Project Pele’s first full-scale transportable microreactor prototype is scheduled to be completed and delivered in 2024 to the Idaho National Laboratory, Idaho Falls, Idaho where it will undergo a two year testing program. The graphite-moderated high temperature gas cooled reactor will use TRISO fuel (TRIstructural-ISOtropic particles). TRISO fuel can be fashioned as tennis ball sized pebbles or carbon blocks. The fuel contains kernels of enriched uranium oxycarbide surrounded by layers of carbon and silicon carbide, which contains fission products of high-assay low enriched uranium (HALEU) at 19.75% U-235. Each fuel pebble or block is credited as the containment system for the reactor. The nuclear fuel is scheduled to be delivered separately. Currently, the only commercially available source of HALEU in the world is Russia. However, because Pele is a contracted military project, BWXT will downblend high-enriched uranium (HEU) from the US government nuclear weapons stockpiles (which are both plutonium and HEU) for its HALEU. BWXT’s private US facilities are the only licensed facilities to both possess and process HEU in the nation. Similarly, because of the military contract, approval for the Pele Project reactor design and development will come through the US DOE, where civilian small modular reactor commercial designs like TerraPower’s Natrium fast reactor and NuScale, which is owned by the United States’ largest nuclear weapons manufacturer, Fluor Corporation, must go through the US Nuclear Regulatory Commission (NRC) regulatory approval process.

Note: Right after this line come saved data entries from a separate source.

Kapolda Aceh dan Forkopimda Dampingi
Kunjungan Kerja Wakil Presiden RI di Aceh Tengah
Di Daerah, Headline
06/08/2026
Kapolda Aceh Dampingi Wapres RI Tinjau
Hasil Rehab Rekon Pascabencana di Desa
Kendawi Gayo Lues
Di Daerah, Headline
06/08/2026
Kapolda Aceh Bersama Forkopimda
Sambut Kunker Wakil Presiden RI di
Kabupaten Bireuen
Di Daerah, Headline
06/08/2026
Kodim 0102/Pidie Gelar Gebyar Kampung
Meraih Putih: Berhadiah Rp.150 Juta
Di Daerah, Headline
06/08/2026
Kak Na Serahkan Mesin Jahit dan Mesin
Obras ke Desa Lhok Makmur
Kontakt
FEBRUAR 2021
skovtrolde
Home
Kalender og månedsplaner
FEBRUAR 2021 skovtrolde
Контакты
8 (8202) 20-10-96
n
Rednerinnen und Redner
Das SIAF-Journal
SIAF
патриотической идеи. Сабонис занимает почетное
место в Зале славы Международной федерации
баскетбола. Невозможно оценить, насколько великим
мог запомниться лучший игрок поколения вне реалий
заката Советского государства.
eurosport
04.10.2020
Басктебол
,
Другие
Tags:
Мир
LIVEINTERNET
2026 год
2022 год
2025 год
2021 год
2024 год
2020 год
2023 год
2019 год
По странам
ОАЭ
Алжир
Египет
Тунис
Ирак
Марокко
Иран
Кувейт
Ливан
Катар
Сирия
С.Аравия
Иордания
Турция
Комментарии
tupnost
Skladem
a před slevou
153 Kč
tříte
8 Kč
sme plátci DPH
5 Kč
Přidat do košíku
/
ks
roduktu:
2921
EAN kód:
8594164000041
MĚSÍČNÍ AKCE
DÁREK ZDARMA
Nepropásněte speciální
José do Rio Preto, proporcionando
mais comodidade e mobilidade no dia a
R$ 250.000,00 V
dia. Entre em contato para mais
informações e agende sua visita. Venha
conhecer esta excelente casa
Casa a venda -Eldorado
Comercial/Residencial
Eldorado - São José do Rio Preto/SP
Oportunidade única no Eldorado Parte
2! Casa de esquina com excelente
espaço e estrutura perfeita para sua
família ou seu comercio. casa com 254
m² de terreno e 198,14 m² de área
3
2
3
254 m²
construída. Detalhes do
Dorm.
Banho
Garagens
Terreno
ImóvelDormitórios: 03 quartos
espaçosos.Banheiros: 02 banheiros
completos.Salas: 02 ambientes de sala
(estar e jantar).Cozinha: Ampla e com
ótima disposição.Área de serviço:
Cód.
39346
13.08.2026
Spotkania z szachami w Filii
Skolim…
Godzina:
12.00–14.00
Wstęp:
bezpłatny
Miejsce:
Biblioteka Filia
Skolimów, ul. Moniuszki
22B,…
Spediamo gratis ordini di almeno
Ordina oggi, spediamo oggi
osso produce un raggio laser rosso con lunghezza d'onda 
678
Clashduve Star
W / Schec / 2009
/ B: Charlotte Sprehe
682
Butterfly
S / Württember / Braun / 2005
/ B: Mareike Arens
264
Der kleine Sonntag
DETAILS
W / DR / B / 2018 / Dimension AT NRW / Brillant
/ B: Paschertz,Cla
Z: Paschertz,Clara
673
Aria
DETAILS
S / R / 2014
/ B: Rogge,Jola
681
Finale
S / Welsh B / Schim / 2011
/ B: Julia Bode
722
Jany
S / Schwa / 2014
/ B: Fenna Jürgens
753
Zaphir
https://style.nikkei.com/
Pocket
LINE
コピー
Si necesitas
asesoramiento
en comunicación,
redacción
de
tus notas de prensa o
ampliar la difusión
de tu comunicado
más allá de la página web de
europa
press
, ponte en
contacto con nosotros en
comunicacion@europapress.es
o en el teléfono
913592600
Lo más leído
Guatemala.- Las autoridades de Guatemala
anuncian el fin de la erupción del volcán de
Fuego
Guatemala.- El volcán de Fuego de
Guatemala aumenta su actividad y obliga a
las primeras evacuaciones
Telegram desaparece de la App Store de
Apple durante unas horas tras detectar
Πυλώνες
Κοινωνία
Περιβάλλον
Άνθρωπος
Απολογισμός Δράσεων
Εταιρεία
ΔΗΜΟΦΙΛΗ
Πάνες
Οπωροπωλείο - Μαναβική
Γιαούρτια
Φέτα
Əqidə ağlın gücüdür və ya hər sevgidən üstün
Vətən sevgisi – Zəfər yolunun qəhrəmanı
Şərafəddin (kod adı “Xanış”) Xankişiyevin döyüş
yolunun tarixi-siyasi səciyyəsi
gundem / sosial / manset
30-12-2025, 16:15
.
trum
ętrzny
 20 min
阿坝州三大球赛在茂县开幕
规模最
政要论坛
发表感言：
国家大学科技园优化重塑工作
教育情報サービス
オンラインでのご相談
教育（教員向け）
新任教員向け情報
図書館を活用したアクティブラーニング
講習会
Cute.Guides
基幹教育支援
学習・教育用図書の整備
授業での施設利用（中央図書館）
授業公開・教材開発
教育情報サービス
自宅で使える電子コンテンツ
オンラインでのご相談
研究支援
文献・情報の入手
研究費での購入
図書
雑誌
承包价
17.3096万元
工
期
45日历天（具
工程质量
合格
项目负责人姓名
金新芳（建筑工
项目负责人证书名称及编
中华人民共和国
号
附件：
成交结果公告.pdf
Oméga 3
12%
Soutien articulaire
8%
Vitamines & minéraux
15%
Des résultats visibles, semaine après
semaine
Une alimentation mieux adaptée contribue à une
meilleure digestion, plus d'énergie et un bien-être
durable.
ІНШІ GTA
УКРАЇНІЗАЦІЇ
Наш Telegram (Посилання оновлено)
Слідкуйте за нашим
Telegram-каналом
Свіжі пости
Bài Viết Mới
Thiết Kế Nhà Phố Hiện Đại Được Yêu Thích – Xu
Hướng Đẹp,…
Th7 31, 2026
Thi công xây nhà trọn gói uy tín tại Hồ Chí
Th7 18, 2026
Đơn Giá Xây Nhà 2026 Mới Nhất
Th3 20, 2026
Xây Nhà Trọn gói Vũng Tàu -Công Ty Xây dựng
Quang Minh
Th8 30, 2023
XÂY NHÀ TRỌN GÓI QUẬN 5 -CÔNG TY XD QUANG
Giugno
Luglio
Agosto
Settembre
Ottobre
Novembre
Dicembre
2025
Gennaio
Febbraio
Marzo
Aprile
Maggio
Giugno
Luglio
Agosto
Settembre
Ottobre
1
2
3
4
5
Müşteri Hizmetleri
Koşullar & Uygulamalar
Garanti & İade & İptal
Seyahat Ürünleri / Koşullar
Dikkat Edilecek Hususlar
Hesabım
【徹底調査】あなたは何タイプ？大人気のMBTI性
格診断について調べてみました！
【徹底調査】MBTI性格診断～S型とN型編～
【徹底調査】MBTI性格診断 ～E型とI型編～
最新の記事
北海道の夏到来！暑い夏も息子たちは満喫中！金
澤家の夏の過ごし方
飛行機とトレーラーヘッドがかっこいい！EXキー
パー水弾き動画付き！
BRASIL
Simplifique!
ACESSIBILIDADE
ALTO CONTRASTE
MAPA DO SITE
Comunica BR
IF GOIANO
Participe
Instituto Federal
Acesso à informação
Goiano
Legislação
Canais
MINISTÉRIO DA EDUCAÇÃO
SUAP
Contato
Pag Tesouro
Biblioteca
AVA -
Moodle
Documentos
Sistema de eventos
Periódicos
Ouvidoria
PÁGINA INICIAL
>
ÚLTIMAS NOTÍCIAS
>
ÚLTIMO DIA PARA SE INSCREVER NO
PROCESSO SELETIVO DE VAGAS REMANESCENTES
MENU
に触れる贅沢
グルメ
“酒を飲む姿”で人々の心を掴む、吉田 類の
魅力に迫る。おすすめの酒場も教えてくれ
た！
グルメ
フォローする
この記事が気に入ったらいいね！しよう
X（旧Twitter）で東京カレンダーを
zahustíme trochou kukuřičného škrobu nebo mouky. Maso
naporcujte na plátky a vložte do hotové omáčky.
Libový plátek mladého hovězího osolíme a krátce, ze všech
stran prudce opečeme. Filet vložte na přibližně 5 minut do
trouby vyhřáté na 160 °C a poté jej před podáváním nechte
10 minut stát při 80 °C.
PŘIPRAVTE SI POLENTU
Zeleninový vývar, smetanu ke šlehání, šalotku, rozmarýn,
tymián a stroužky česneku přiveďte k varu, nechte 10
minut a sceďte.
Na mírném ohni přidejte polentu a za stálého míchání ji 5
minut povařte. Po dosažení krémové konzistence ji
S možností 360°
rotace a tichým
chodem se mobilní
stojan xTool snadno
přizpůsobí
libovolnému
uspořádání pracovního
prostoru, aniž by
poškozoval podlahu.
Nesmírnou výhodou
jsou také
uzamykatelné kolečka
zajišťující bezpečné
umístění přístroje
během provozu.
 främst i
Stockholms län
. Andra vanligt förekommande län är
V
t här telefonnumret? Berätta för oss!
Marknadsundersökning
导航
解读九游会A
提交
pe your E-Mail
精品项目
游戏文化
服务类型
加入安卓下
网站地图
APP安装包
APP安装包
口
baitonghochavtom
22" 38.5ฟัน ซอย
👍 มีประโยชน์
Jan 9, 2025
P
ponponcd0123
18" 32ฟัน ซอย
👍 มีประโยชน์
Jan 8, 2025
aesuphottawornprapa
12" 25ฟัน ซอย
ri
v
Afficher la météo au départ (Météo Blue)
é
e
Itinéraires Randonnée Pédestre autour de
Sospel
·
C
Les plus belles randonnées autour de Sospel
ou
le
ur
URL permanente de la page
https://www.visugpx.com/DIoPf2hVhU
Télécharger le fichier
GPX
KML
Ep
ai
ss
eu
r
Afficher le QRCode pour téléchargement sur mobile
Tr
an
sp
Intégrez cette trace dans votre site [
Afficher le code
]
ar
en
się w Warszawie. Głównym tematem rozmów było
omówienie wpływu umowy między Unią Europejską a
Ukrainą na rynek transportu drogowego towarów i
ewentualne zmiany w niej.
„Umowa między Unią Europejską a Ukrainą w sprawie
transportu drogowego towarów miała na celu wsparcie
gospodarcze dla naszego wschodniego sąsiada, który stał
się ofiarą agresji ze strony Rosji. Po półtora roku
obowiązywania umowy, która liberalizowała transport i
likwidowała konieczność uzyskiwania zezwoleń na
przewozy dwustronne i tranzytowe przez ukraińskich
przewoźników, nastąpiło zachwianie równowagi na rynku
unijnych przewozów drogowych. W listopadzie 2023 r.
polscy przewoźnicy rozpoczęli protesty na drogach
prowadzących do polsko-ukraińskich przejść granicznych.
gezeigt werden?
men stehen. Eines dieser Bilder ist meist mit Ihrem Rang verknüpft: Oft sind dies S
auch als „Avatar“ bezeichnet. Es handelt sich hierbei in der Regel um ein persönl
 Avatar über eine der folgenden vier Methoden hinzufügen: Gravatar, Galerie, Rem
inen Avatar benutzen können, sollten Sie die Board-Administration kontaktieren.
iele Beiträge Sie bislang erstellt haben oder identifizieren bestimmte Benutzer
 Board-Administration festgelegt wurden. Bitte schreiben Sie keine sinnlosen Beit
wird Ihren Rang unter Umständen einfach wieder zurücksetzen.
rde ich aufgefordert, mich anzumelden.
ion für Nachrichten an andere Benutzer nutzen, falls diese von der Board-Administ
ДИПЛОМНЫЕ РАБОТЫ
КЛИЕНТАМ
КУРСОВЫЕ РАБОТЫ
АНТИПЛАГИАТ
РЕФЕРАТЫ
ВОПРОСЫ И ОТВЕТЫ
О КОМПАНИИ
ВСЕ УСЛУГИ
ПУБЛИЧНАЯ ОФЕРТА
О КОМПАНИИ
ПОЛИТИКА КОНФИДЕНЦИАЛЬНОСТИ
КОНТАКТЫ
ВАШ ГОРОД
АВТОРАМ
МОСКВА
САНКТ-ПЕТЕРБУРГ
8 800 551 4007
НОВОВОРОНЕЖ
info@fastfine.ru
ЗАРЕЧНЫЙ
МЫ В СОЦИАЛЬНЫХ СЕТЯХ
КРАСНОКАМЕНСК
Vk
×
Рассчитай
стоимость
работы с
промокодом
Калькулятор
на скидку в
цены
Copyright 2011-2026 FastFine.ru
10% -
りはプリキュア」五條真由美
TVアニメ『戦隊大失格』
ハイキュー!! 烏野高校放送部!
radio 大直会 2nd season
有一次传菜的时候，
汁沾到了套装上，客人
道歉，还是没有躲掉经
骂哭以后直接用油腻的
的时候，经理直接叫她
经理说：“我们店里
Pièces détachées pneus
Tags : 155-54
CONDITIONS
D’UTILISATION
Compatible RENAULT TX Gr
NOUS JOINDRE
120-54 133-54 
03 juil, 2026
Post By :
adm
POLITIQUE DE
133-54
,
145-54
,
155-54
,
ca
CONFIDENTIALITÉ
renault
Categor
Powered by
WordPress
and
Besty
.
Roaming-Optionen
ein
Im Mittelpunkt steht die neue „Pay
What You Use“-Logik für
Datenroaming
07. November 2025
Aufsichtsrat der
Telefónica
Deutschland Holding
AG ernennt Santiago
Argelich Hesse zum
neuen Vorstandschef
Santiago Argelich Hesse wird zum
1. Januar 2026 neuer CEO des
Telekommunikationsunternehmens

Beyond Nuclear points out that in the 2019 Atlantic Council’s “The Value of the US Nuclear Power Complex to US National Security,” when it comes to the maintenance of the US nuclear Navy, the pathway from civil to military is clear and direct, and visa versa. “The connectivity of the civilian and military nuclear value chain — including shared equipment, services and human capital — has created a mutually reinforcing feedback loop, wherein a robust civilian nuclear industry supports the nuclear elements of the national security establishment.” It could not be any more black and white.
The military sector is not eager to lose this important link, also because, lacking the civilian nuclear supply chain, it would have to fund the necessary research, personnel recruitment, skills training and technological developments itself.